* PROVIDED DATA

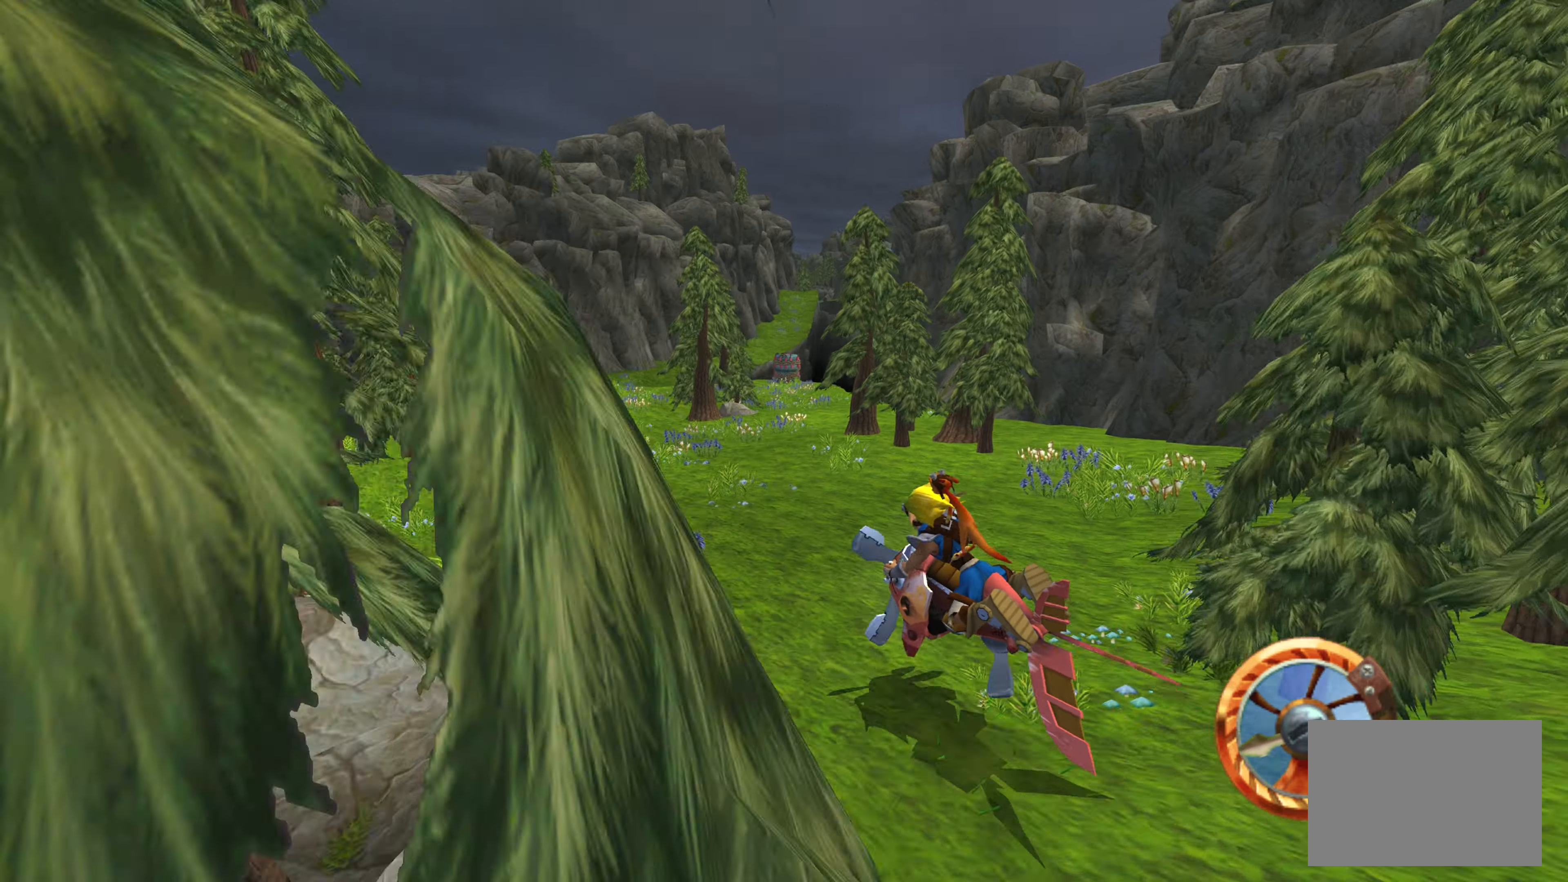
{"buttons": [], "left_stick": "left", "right_stick": "center", "events": [[150, "CROSS", "down"], [317, "CROSS", "up"]]}
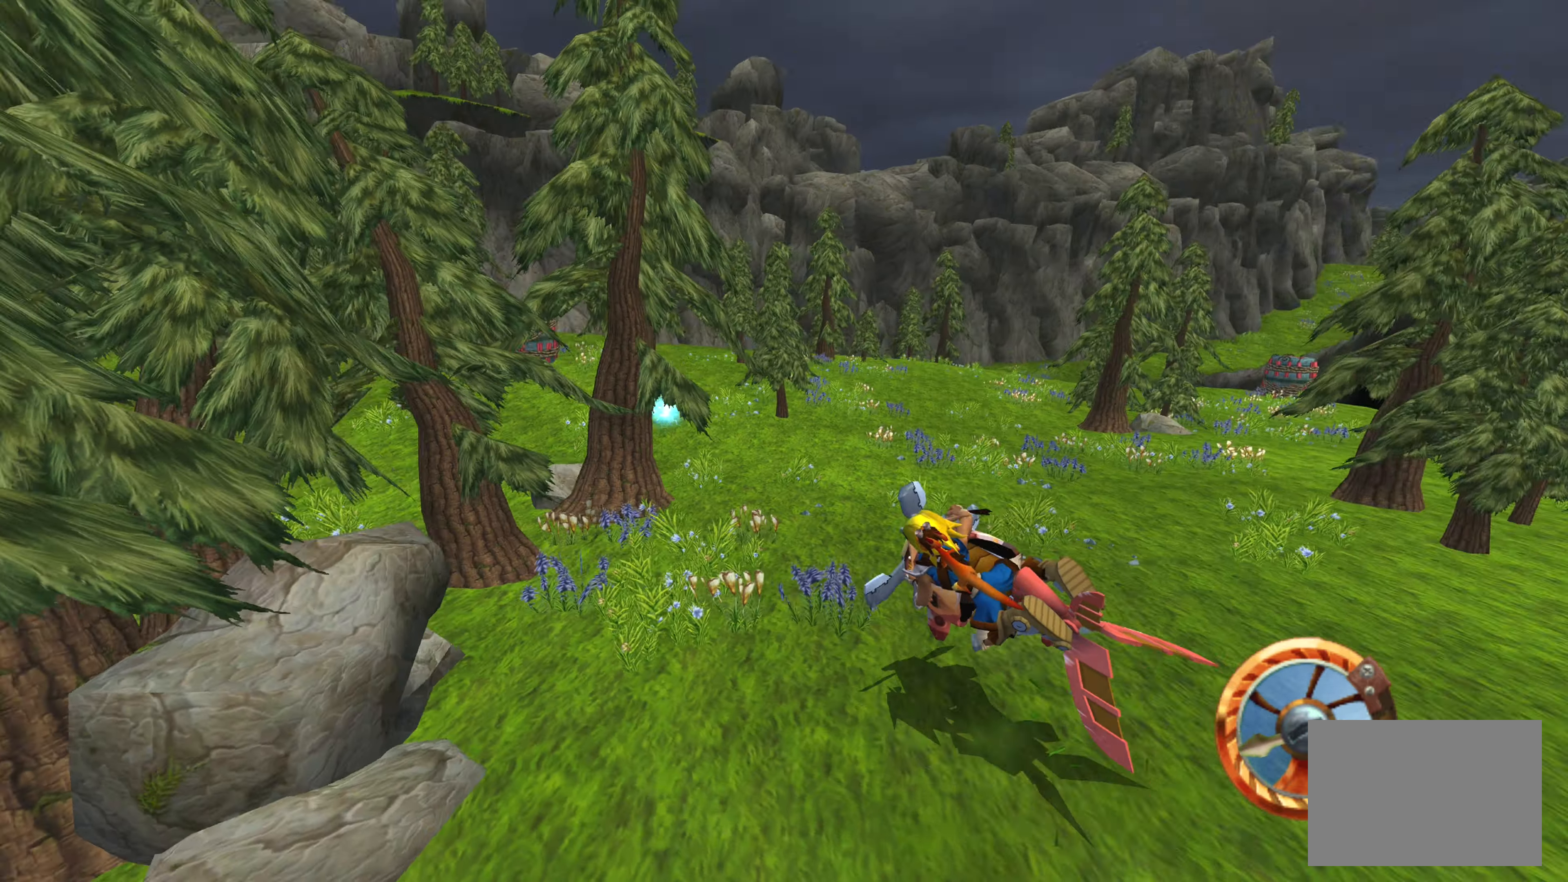
{"buttons": [], "left_stick": "center", "right_stick": "center", "events": [[50, "CROSS", "down"], [50, "left_stick", "center"], [250, "CROSS", "up"], [250, "left_stick", "right"], [400, "left_stick", "center"]]}
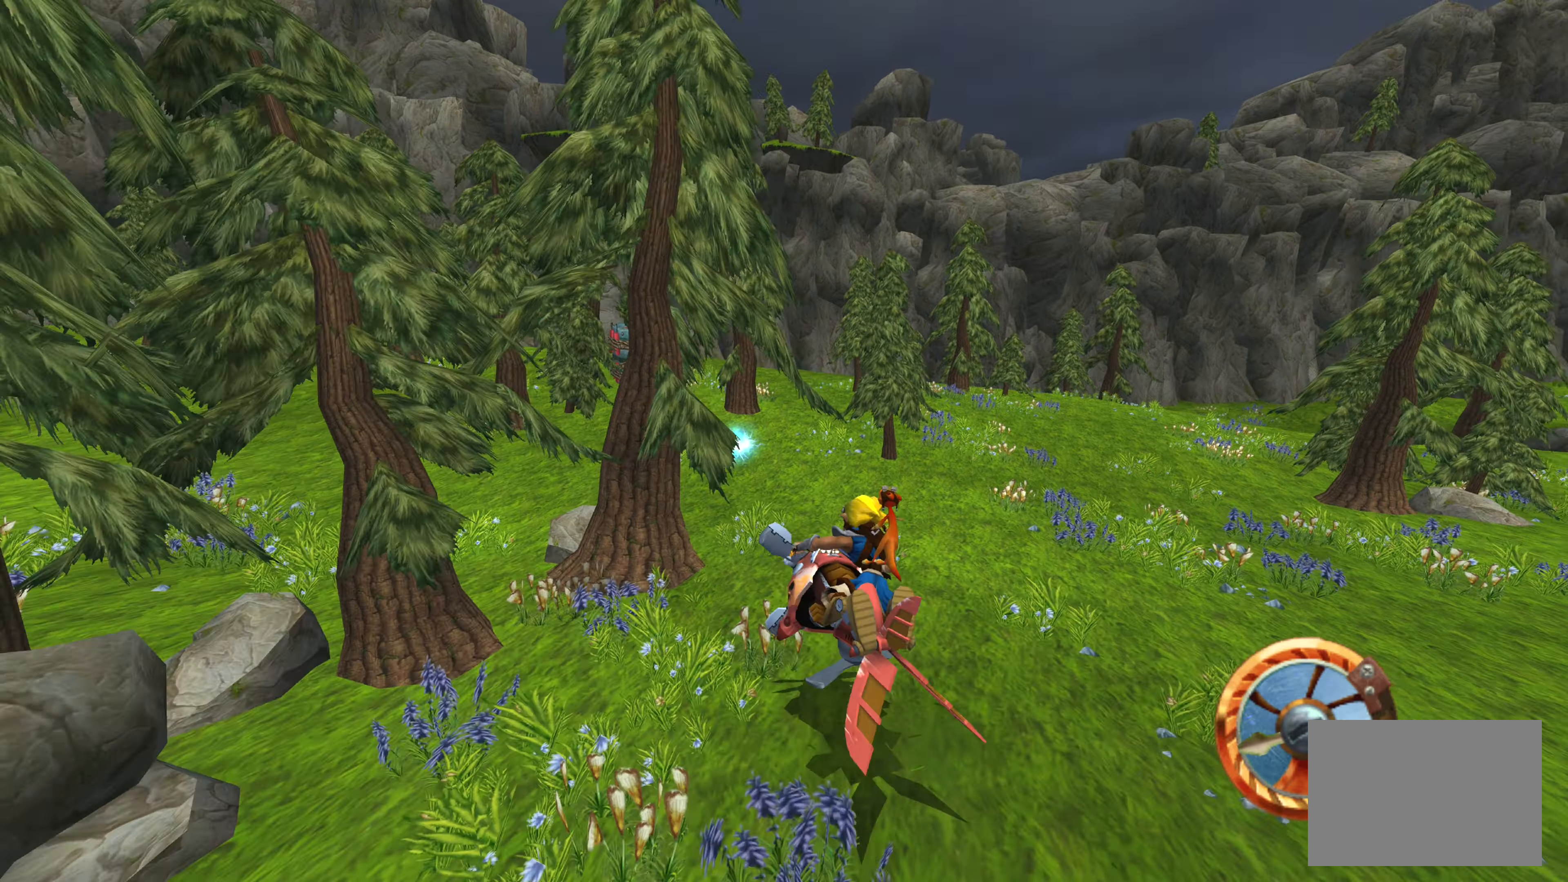
{"buttons": [], "left_stick": "right", "right_stick": "center", "events": [[17, "CROSS", "down"], [133, "left_stick", "up-left"], [167, "CROSS", "up"], [300, "left_stick", "center"], [483, "left_stick", "right"]]}
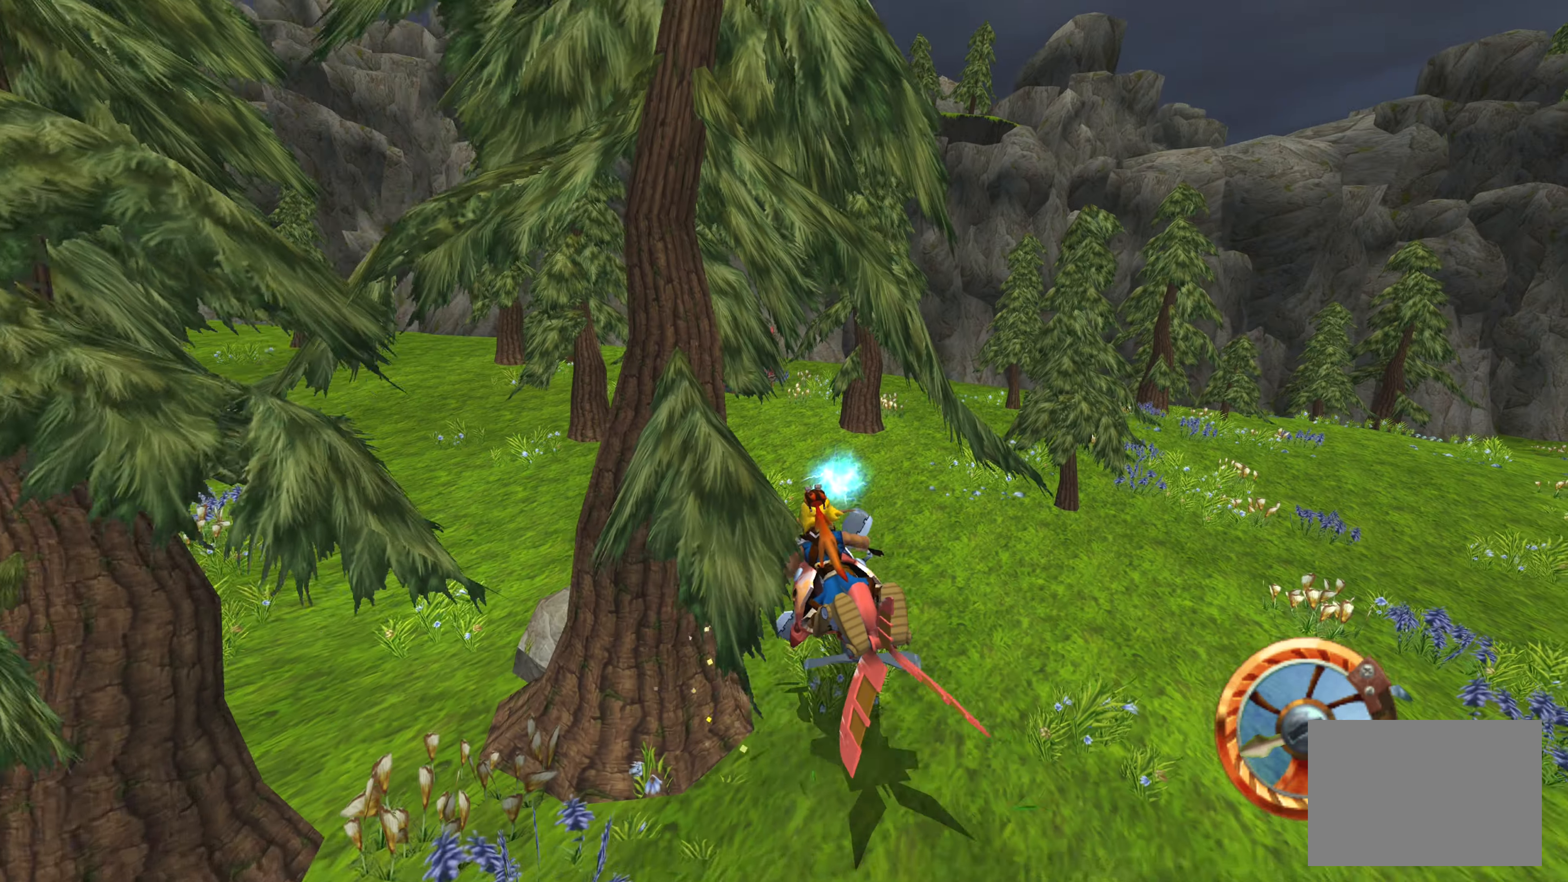
{"buttons": [], "left_stick": "left", "right_stick": "center", "events": [[233, "left_stick", "center"], [400, "left_stick", "left"]]}
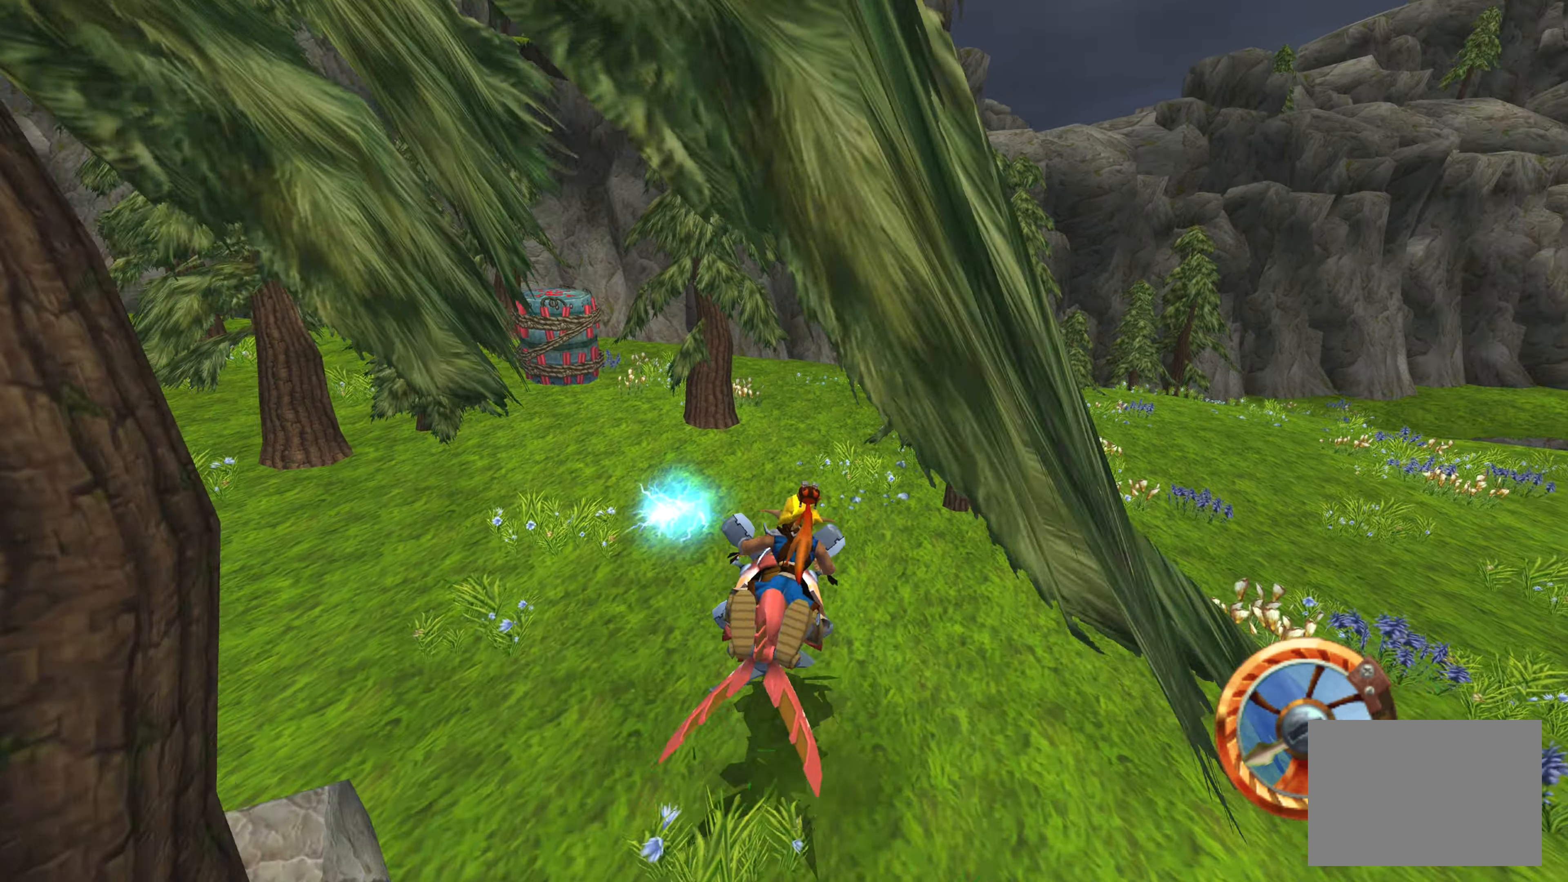
{"buttons": [], "left_stick": "left", "right_stick": "center", "events": []}
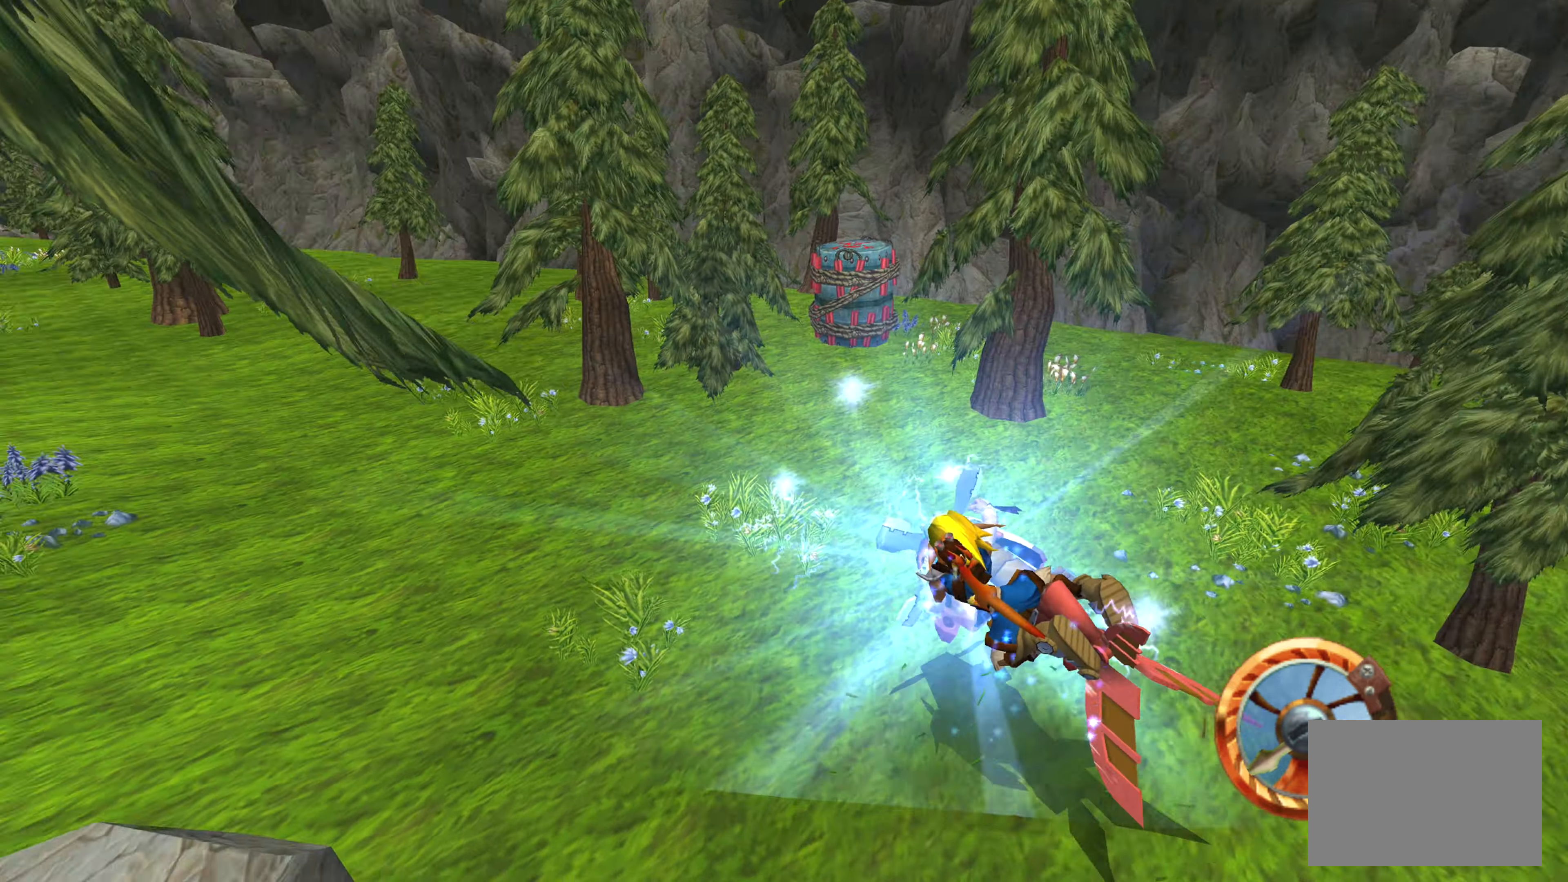
{"buttons": [], "left_stick": "center", "right_stick": "center", "events": [[250, "CROSS", "down"], [400, "CROSS", "up"], [450, "left_stick", "center"]]}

* DIRECTIONS
Say how many lines in the data hold the string "CROSS". No other content should accompany the number.

* TASK OUTPUT
4